Aim of the exercise -
Search term "сада": please copy every line of the records below that contains it.

Data provided -
☆ ☆ ☆
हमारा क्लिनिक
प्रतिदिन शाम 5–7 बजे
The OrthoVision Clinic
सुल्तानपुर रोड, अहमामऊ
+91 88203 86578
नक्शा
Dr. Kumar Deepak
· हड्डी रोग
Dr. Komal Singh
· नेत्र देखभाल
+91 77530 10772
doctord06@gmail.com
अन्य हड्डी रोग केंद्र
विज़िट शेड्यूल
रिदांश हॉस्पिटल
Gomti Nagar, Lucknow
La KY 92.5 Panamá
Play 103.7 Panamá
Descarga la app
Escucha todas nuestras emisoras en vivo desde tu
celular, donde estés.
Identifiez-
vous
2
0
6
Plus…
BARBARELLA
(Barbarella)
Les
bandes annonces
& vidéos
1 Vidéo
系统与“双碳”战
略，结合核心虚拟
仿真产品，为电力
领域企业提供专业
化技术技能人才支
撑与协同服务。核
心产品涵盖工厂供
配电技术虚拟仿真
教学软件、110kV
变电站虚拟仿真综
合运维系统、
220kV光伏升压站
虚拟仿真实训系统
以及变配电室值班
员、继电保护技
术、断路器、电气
☆ ☆ ☆
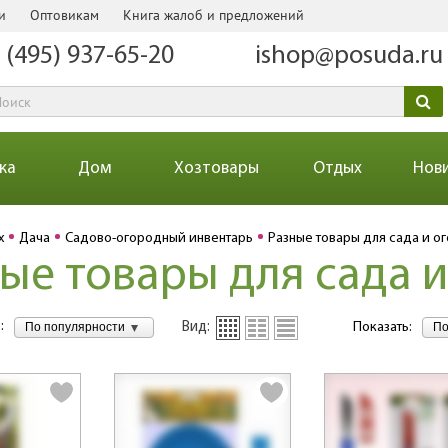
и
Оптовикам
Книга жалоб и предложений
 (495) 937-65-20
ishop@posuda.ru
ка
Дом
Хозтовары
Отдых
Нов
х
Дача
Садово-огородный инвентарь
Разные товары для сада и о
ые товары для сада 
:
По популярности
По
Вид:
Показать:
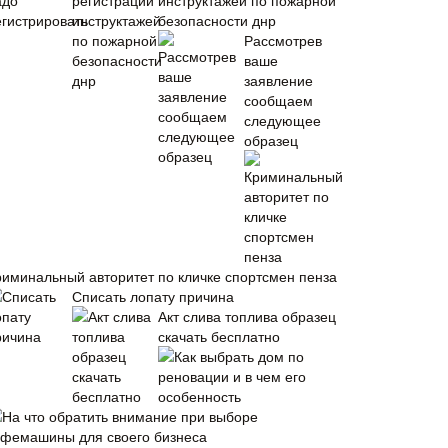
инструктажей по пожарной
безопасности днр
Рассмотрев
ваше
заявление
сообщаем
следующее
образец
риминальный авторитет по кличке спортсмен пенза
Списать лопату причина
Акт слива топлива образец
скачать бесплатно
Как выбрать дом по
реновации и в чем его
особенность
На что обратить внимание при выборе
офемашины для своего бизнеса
☆ ☆ ☆
Exercise output -
Разные товары для сада и о
ые товары для сада 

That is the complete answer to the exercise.